Correios registram prejuízo de R$ 8,5 bilhões em 2025
Correios registram prejuízo de R$ 8,5 bi em 2025, influenciado por custos judiciais e operacionais. Empresa adota medidas como PDVs e renegociações para enfrentar crise.

Os Correios registraram um prejuízo de R$ 8,5 bilhões em 2025, valor mais de três vezes superior ao prejuízo de R$ 2,6 bilhões verificado em 2024. Segundo a empresa, o resultado foi influenciado principalmente pelo provisionamento de obrigações judiciais e pelo aumento dos custos operacionais.
A maior parte do prejuízo decorre de processos judiciais, que custaram aos Correios R$ 6,4 bilhões em 2025, um aumento de 55,12% em relação a 2024. O passivo judicial é formado especialmente por demandas trabalhistas, como pagamentos reivindicados por empregados referentes a adicionais de periculosidade e de atividade de distribuição e coleta externa.
No ano passado, a receita bruta dos Correios foi de R$ 17,3 bilhões, 11,35% abaixo de 2024. O balanço da empresa será publicado no Diário Oficial da União. Para enfrentar o acúmulo de prejuízos, a estatal buscou credores e recebeu um aporte total de R$ 12 bilhões em empréstimos de bancos públicos e privados. Desde o último trimestre de 2022, os Correios acumulam 14 trimestres de resultados negativos.
O presidente dos Correios, Emmanoel Schmidt Rondon, explicou que a dificuldade de caixa gera problemas de pagamento a fornecedores, afetando a operação e a capacidade de aumentar o volume de trabalho ou gerar novos contratos.

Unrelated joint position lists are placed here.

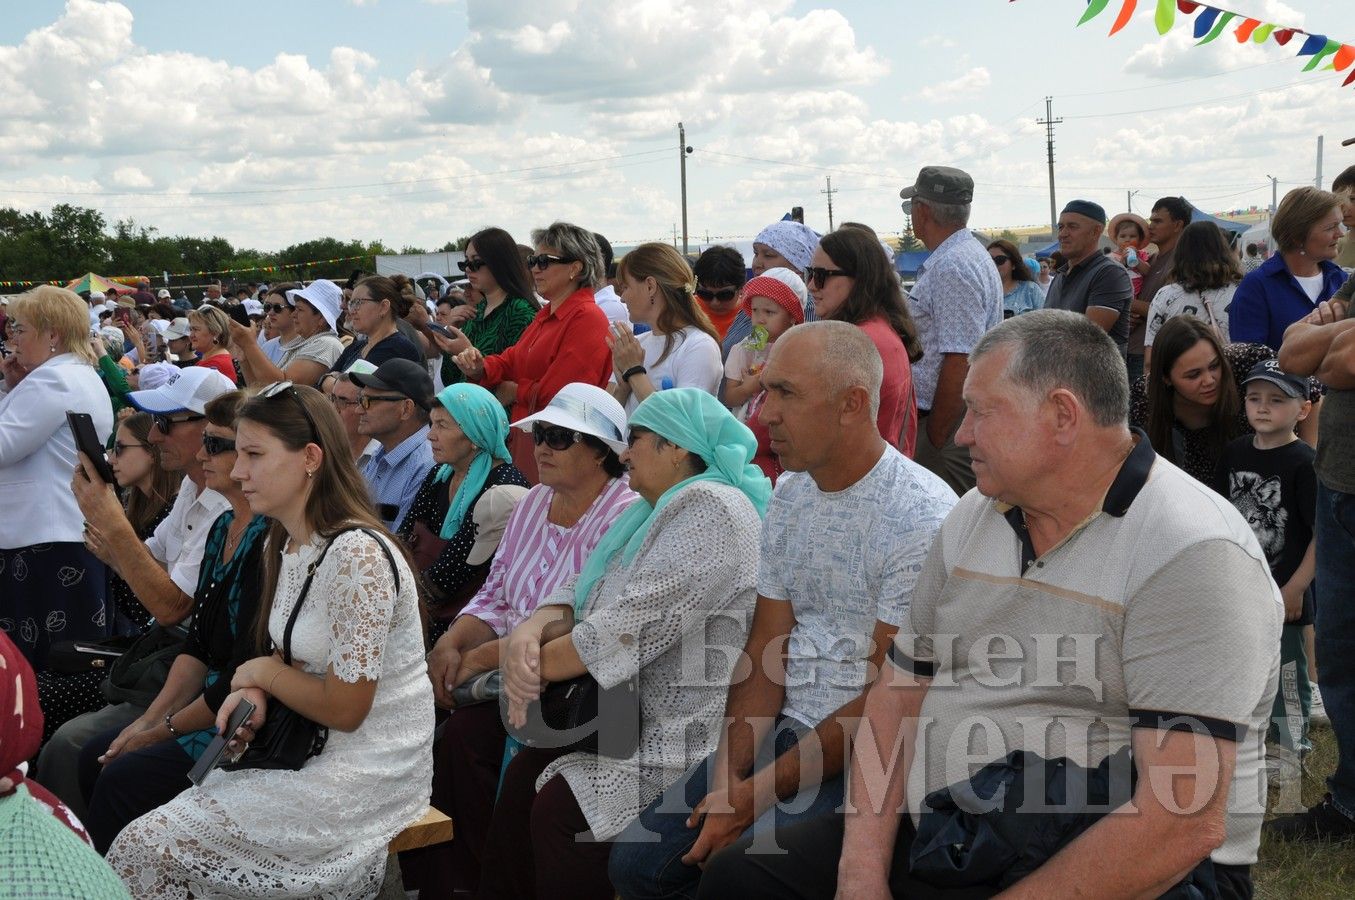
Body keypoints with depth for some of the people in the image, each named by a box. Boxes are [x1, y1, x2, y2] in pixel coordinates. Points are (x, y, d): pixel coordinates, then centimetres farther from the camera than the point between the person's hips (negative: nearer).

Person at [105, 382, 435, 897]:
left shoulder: (357, 554, -21)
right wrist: (254, 692, -4)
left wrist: (263, 673, -5)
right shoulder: (285, 547, 9)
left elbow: (345, 709, -20)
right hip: (311, 753, 9)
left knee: (142, 851, -11)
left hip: (365, 777, -9)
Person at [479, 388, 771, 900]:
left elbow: (628, 629, -23)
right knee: (523, 774, -2)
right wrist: (529, 632, -8)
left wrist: (536, 663, -12)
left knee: (559, 806, -19)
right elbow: (581, 591, 14)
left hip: (684, 737, -9)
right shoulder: (655, 511, 18)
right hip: (625, 718, 10)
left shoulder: (712, 507, -16)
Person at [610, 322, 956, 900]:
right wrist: (728, 775, -7)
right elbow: (766, 650, 7)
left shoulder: (922, 518, -17)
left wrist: (758, 793, -17)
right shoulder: (790, 495, 8)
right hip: (785, 730, 7)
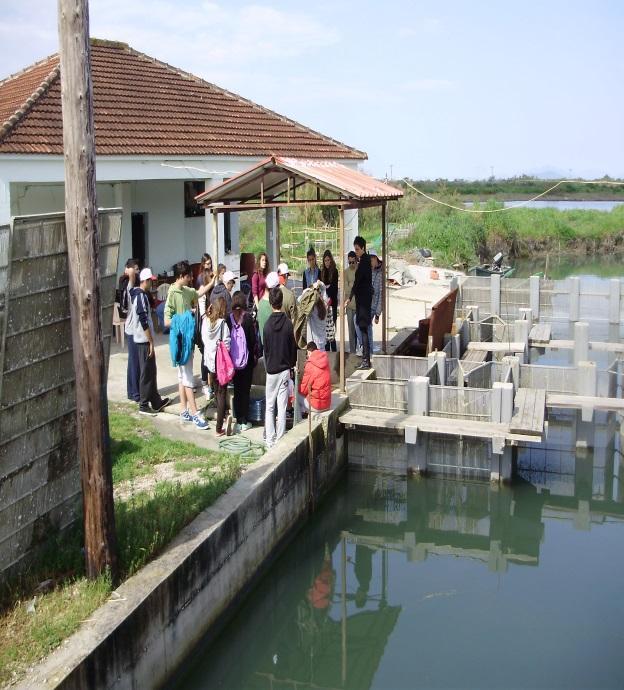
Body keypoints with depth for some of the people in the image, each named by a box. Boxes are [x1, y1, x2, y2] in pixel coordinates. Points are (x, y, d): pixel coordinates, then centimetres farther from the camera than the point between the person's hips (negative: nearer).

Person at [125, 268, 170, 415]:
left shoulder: (136, 293, 11)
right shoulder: (141, 296, -18)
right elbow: (144, 321, -22)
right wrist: (151, 342, -18)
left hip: (140, 338, 10)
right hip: (144, 340, -10)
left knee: (151, 371, 15)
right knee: (146, 373, -2)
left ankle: (156, 401, 23)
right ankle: (144, 405, 4)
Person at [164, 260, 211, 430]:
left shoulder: (186, 290, 7)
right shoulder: (172, 293, -18)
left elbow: (198, 293, 31)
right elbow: (167, 321, -20)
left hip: (188, 338, 9)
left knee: (183, 376, 14)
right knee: (188, 377, -5)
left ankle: (184, 411, 22)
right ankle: (194, 414, -1)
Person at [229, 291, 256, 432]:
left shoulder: (229, 319, -6)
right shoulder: (247, 318, -13)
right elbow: (253, 340, -9)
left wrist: (229, 358, 8)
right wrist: (254, 356, 5)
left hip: (233, 361, 2)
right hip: (246, 361, -2)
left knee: (237, 390, 12)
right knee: (245, 390, 7)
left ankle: (238, 421, 14)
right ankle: (244, 422, 9)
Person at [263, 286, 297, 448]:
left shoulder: (267, 325, -8)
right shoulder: (288, 323, -7)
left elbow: (265, 349, 2)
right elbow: (293, 347, 1)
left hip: (271, 370, 0)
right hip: (285, 369, 0)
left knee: (269, 406, 9)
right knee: (282, 407, 5)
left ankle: (270, 440, 9)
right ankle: (280, 439, 9)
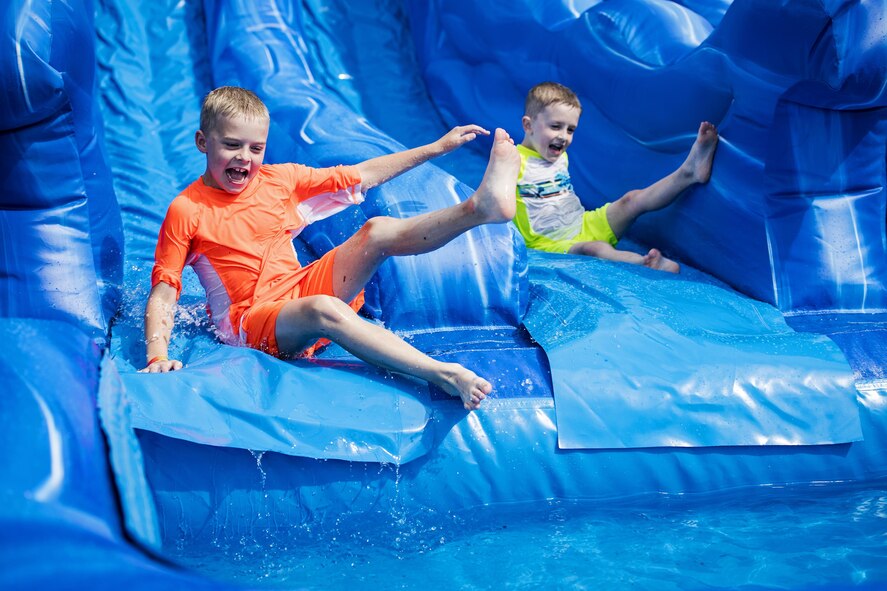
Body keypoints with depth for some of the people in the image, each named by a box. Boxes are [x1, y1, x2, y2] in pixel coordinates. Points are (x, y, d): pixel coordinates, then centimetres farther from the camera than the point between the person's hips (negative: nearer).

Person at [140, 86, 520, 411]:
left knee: (378, 230, -13)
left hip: (304, 289, 6)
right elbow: (163, 292, -9)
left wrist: (438, 147, 10)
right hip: (251, 320, -6)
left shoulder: (279, 180, 9)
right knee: (325, 309, -38)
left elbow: (361, 177, 13)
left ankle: (479, 206, -37)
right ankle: (441, 375, -49)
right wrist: (157, 356, -27)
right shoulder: (186, 211, -5)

Segundo ele, a estrutura de custos é rígida e ancorada em despesas fixas, o que dificulta cortes imediatos diante da queda de receita.
Entre as medidas adotadas para enfrentar a situação, a empresa abriu dois planos de demissão voluntária (PDV). Em 2025, 3.181 empregados aderiram ao PDV, número menor que o do PDV 2024/2025, que teve 3.756 adesões. A perspectiva inicial era de 10 mil desligamentos. Os Correios também renegociaram dívidas com fornecedores, estenderam prazos de pagamento, reduziram gastos com imóveis e manutenção de agências, e adotaram medidas para diminuir custos operacionais. Emmanoel Rondon afirmou que a expectativa é de resultados positivos a partir de 2027 e destacou que a privatização não está em discussão, sendo decisão do governo federal.